> EXERCISE
For the records below, report how many lines include the string "Where", leaving out everything except the number.

> RECORDS

────────────────────────────────────────

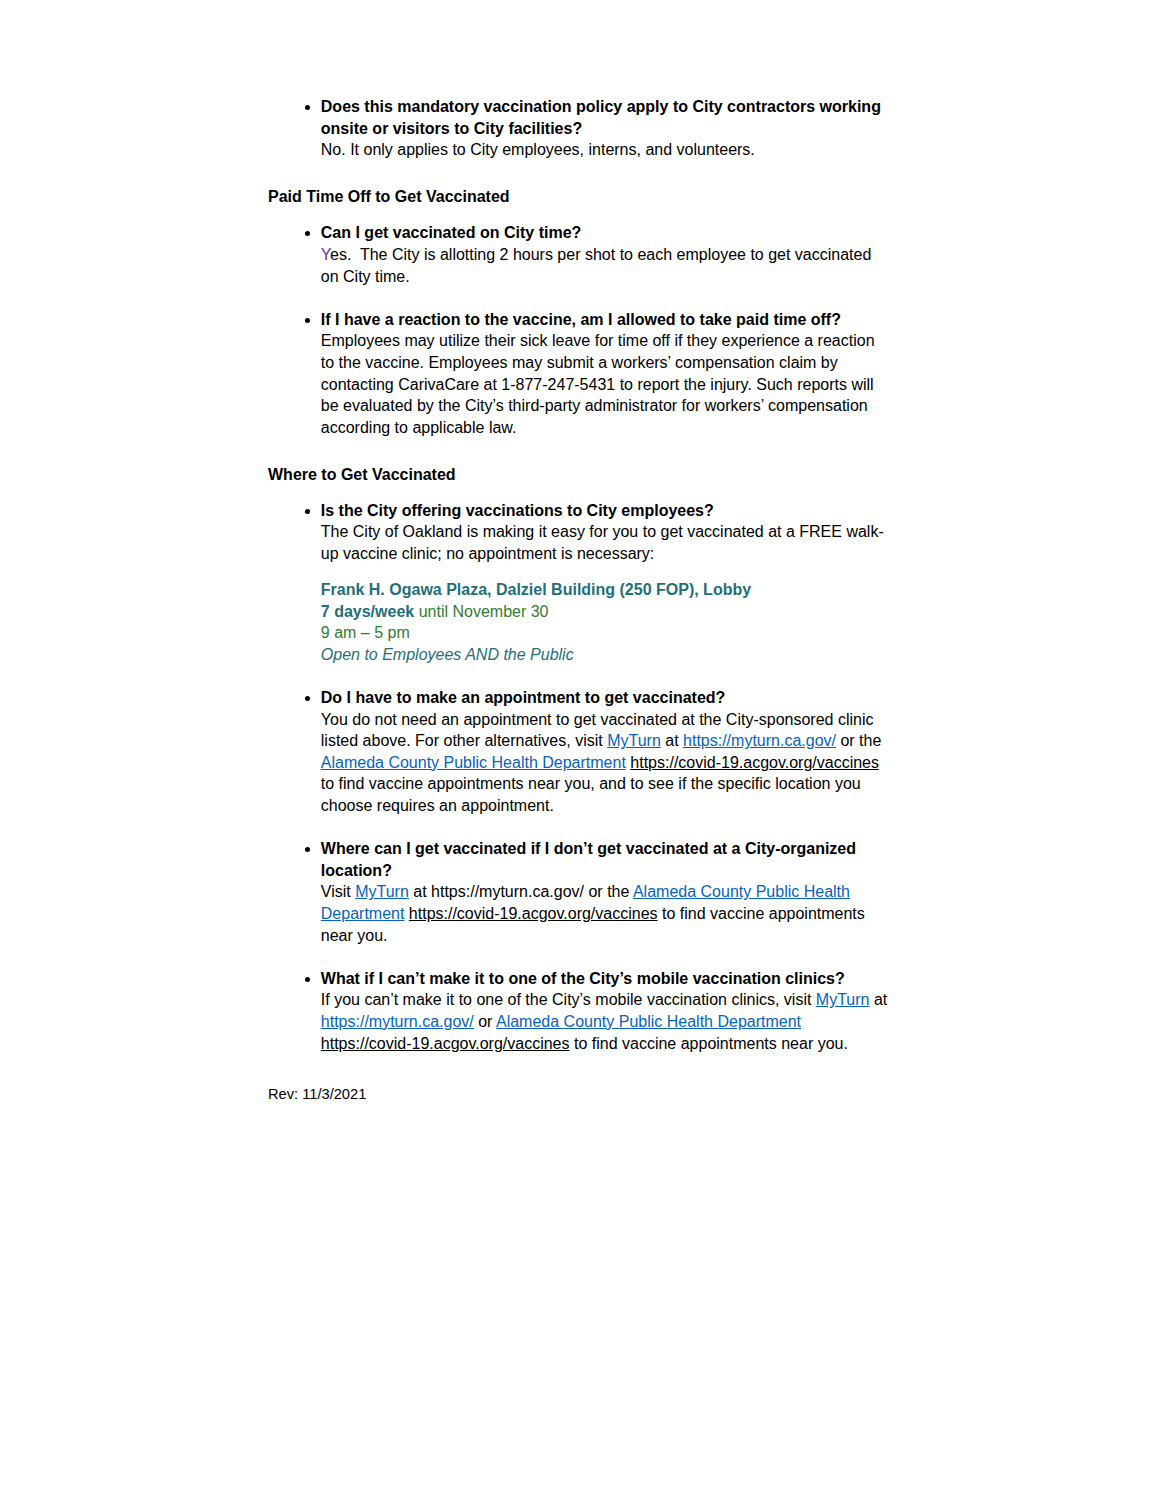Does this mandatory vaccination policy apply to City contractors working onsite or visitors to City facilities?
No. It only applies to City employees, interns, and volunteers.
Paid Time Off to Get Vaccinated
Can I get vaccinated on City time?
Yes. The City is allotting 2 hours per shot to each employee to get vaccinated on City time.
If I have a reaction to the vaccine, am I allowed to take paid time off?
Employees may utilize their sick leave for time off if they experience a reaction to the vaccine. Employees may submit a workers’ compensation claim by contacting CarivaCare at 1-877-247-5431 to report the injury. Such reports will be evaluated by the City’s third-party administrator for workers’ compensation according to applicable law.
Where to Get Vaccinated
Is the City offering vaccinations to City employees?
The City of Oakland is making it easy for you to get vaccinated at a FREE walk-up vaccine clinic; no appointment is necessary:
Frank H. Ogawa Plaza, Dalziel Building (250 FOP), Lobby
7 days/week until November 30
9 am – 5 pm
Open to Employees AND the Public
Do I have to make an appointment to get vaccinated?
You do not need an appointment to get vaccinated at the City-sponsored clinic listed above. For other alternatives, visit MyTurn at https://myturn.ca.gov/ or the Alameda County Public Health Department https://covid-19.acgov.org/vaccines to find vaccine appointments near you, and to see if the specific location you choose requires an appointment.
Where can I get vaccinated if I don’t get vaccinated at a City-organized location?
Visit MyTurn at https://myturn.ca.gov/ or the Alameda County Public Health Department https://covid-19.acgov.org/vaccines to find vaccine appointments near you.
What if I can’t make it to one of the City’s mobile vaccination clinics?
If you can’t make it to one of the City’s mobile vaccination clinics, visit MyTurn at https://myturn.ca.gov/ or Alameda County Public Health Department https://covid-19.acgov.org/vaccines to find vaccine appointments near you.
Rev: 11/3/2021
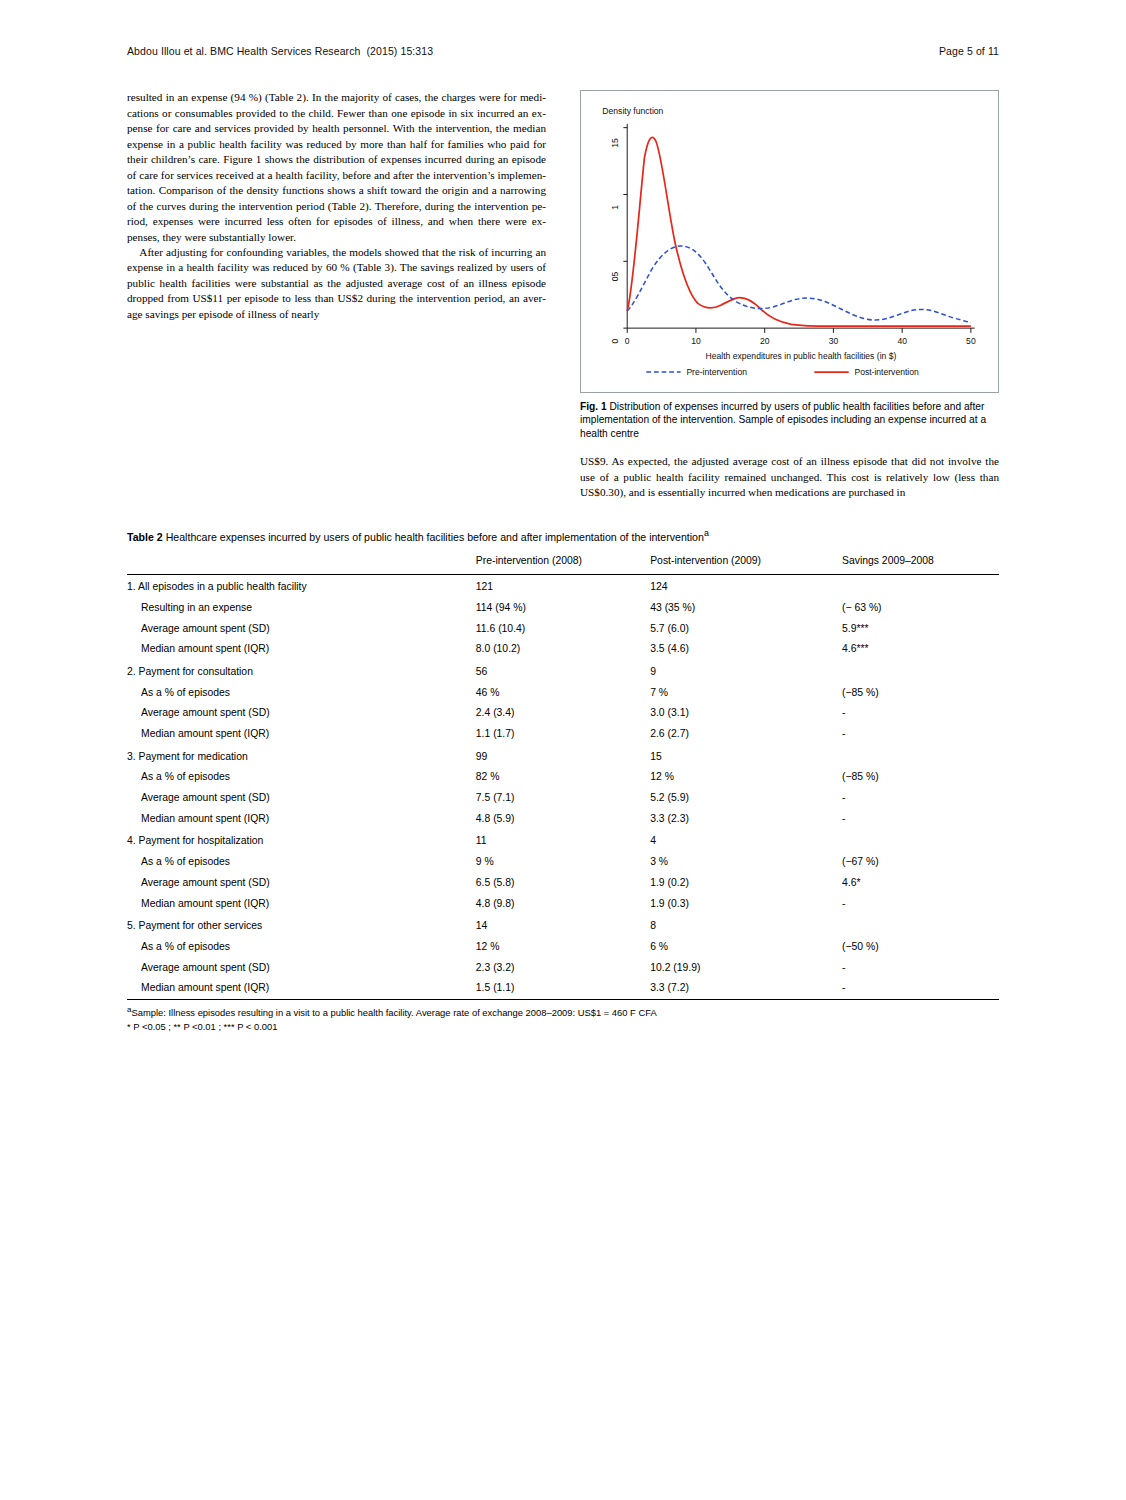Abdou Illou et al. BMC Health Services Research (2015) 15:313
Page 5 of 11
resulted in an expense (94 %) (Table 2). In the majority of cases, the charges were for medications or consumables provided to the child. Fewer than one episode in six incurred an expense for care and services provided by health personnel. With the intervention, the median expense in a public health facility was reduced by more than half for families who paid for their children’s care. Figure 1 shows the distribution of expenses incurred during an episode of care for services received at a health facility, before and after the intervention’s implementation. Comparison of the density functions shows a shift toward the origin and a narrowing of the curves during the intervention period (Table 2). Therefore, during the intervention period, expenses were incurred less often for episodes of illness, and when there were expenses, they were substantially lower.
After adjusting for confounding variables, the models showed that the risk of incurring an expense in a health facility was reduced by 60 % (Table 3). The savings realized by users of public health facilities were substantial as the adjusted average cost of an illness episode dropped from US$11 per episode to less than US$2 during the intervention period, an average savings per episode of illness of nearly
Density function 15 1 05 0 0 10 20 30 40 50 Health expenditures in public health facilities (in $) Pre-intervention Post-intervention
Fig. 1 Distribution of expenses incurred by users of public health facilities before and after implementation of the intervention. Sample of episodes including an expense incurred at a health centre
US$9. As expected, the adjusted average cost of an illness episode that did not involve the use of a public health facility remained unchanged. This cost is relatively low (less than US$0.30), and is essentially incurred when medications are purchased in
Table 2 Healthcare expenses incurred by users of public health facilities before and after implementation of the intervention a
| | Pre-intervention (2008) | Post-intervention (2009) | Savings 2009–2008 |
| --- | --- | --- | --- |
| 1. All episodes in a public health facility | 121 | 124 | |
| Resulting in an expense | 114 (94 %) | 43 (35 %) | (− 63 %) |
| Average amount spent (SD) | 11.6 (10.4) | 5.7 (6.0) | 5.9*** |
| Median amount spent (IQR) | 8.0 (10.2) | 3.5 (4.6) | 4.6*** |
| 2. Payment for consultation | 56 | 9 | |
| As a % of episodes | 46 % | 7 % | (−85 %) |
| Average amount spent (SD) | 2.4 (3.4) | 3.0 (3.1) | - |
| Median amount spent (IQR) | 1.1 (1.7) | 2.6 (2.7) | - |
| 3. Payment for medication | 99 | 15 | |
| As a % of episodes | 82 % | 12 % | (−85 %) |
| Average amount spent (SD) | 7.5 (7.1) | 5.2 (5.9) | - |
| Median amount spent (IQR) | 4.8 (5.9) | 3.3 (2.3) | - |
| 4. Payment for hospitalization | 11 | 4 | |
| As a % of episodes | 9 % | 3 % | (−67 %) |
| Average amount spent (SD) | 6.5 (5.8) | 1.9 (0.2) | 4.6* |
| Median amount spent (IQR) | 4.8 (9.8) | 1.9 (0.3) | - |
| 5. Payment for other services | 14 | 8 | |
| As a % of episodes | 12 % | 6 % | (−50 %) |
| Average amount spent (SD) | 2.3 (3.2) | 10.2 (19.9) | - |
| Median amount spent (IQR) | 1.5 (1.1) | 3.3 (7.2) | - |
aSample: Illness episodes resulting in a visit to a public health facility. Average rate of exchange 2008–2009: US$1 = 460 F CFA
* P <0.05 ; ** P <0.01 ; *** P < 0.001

────────────────────────────────────────

> YOUR SOLUTION
2